Delitto nei boschi di Pombia, in Assise i primi testimoni. Soccorritori e carabinieri hanno ricostruito i vari momenti dell’uccisione dell’operaio di Busto trovato col cranio fracassato
Colpito con una pallottola all’addome, inseguito nei capannoni di una fabbrica abbandonata, e poi finito con una serie di colpi alla testa, prima col calcio della pistola, poi con una vecchia batteria d’auto reperita in zona fra i rifiuti. Questa la ricostruzione dell’omicidio dell’operaio Matteo Mendola nei boschi di Pombia raccontata stamattina dai primi testimoni al processo in Corte d’Assise a Novara contro il presunto mandante del delitto, Giuseppe Cauchi, imprenditore edile 53enne residente a Busto Arsizio come la vittima.
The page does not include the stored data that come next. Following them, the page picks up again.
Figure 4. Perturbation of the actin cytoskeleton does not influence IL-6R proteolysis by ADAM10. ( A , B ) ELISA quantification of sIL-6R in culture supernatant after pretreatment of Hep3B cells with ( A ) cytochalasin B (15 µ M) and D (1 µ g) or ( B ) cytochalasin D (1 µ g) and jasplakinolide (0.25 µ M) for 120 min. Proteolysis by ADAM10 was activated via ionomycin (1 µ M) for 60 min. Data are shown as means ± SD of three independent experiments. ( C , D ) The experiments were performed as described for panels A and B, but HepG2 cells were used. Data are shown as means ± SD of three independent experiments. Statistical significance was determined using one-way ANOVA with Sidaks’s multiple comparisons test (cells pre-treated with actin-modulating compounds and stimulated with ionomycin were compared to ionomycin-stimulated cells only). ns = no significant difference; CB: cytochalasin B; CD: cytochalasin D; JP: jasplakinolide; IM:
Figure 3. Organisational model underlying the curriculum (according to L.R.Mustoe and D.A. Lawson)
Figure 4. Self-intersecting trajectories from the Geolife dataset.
Era stato indicato come ideatore dell’assassinio dall’esecutore materiale, Antonio Lembo, già condannato a 30 anni in abbreviato così come il suo complice Angelo Mancino.
I primi soccorritori, la mattina del 5 aprile 2017 – tra loro anche un passante che era entrato nei capannoni per un bisogno fisiologico – hanno parlato di un cadavere coperto da cartoni. Spuntavano solo i piedi, e intorno c’erano tracce di sangue, anche da trascinamento. Il medico legale ha confermato che la causa della morte sono stati i violenti colpi alla testa, perché quello di pistola all’addome non aveva provocato un’emorragia immediata, tant’è che Mendola aveva cercato di scappare dal piazzale in cui era stato portato con l’inganno e di entrare nella vecchia fabbrica. Era stato inseguito ed era poi caduto proprio vicino il portone d’ingresso, dove il killer si era accanito sul suo corpo, incurante del fatto che fosse ancora vivo.
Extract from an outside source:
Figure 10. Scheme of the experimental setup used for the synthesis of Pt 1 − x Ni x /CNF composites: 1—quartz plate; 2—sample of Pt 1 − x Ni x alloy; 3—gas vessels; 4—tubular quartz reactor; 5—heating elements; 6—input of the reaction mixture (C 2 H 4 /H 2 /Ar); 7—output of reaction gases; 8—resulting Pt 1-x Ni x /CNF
I familiari della vittima erano presenti in tribunale. Sono costituiti parte civile. La mamma, nell’ascoltare il racconto dei soccorritori e soprattutto quello dei medici legale sull’autopsia, è scoppiata a piangere ed è uscita dall’aula.
Prossima udienza il 25 marzo. Sono previsti circa 100 testimoni e il processo andrà avanti almeno fino all’estate.